Sentenciado por excelentes especialistas de Roma, Turín, Milán y Vercelli, no podía ya dudar de su suerte: un poco más y quedaría completamente ciego. Él no esperaba ya curar, pero había venido a Siena cediendo ante la insistencia de su amigo, el Doctor Aurelio Rizzuti, que conocía bien la pericia del director de oftalmología del Hospital.
Soy ateo
El ambiente de Santa María de la Scala, un poco sombrío, oprimía el espíritu de nuestro enfermo, aumentando su desesperación: niebla en los ojos, niebla en el alma… La Hermana de la Clínica lo experimenta bien cada vez que se acerca al lecho del enfermo:
—Déjeme, Hermana, déjeme en paz… Sus argumentos no sirven para mí. Ya sabe que soy ateo. No pierda el tiempo. ¡Déjeme!
La Hermana no se desanima poco ni mucho, y contesta con su continua abnegación. Una tarde sin saber por qué le dice:
—Estoy segura de que un día dejará el hospital con la fe en el corazón y la luz en los ojos.

Extractos de registros =
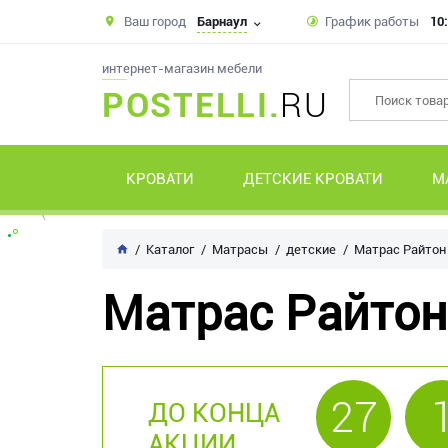
Ваш город
Барнаул
График работы
10:
интернет-магазин мебели
POSTELLI.
RU
КРОВАТИ
ДЕТСКИЕ КРОВАТИ
М
Каталог
Матрасы
детские
Матрас Райтон 
Матрас Райтон
27
ДО КОНЦА
АКЦИИ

Actividades =
**A)** Reescribe como lista el párrafo del relato sobre el enfermo de Siena que empieza con «Sentenciado por excelentes especialistas», conservando sus datos principales.
**B)** Prosigue el relato sobre el enfermo de Siena a partir de su última frase.
Los registros no tienen relación alguna con el relato sobre el enfermo de Siena.

Respuestas del ejercicio =
**A)**
- Especialistas de Roma, Turín, Milán y Vercelli le habían dado su veredicto: pronto quedaría completamente ciego.
- Ya no esperaba curarse.
- Había ido a Siena por la insistencia de su amigo, el Doctor Aurelio Rizzuti.
- Rizzuti conocía bien la pericia del director de oftalmología del Hospital.

**B)**
Días más tarde comenzó a reflexionar que las curas del médico y la bondad de la Hermana no merecían tanta hostilidad de su parte. ¿Por qué la Hermana, después de tantos desprecios, volvía siempre a él serena y dulce? ¿Por qué la encontraba siempre dis- puesta a llevarle la mano cuando quería escribir a su madre que no sabía aún nada de su desgracia?
La luz de la Fe
Y la Hermana sigue instándole a poner su alma en paz con Dios, mientras encomienda la difícil conversión a la Virgen de la Medalla Milagrosa.
Al fin la fiesta de Navidad hace sentir a nuestro enfermo la necesidad de acercarse al Dios de Belén. El 23 de diciembre capitula frente a la gracia y se acerca a la Sagrada Mesa. Y Dios le recompensa dándole tanta serenidad que le parece bello el sufrimiento y ama la ceguera. El 31 de diciembre, cuando el año moría, la luz se extingue también por completo en los ojos del enfermo, que ahora comprende y goza la única alegría: poseer un corazón en paz con Dios.
Una mañana solicita partir. Nada tiene que hacer allí ya. El director piensa lo mismo y concede el permiso. Pero la Hermana que le había cuidado le suplica no se marche sin unirse con ellos durante nueve días para pedir su curación. Harían la novena a la Santísima Virgen poniendo por intercesora a Sor Catalina Labouré, la «privilegiada de la Virgen», la Hija de la Caridad que propagó la Medalla Milagrosa.
¡El milagro!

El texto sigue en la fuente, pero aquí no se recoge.